My mom was always there, and it kind of embarrassed me because I saw a lot of people moving in by themselves or with friends and roommates. I would have preferred she not be there, at least after the first time. At least she didn't make embarrassing little jokes like she does when we go other places >.<

I don't really care, now. 95% of the time I don't get embarrassed by my mom, or only just annoyed.


----------



## coldmorning (Jul 4, 2007)

I had to get to college on the train by myself. I had one duffel bag of stuff with me when I moved into a dorm freshman year. My roommate was the son of a rich doctor from conn. He had his parents help him move in and they had a ton of stuff.

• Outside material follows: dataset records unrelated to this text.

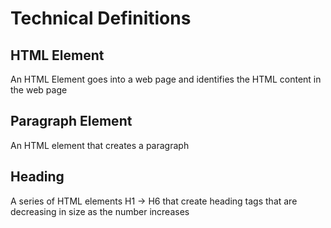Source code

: # Technical Definitions

## HTML Element
An HTML Element goes into a web page and identifies the HTML content in the web page

## Paragraph Element
An HTML element that creates a paragraph

## Heading
A series of HTML elements H1 -> H6 that create heading tags that are decreasing in size as the number increases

It was almost comedic how his half of the room was had so much stuff and my side was barren. I wish I had a picture of that room.


----------



## letitrock (Jan 10, 2009)

are us three the only ones who've ever attended college and lived in a dorm in the history of socialanxietysupport.com??


----------



## Cait Sith (Apr 24, 2009)

My parents helped me move in and out. I found myself feeling more comfortable when they were around, mainly because they're both very confident and it sort of reminds me that its ok not to give a crap about others opinions. 4 out of the 5 people in my flat had their parents there too so i think its kinda common.


----------



## steelmyhead (May 31, 2009)

That's odd... I'm having a really hard time remembering who helped me move in. Somone should start a thread on memory supression cause I have lots of that. If I were to guess, I think it was my brother or my mom who helped me move in. Or my dad? Now moving out is something I remember well. I _never_ went down into the commons area, and when it came time to move out, I was forced to go down & completely embarass myself. I moved out by myself. I don't care to go into it anymore than that.


----------



## SilentLoner (Jan 30, 2006)

My parents helped. I saw a lot of parents helping their kids move in both years I lived in dorms. Never really an issue.


----------



## pita (Jan 17, 2004)

My parents helped move me in. I wanted them to leave as soon as possible, though, because I was pretty stressed out about the whole thing.


----------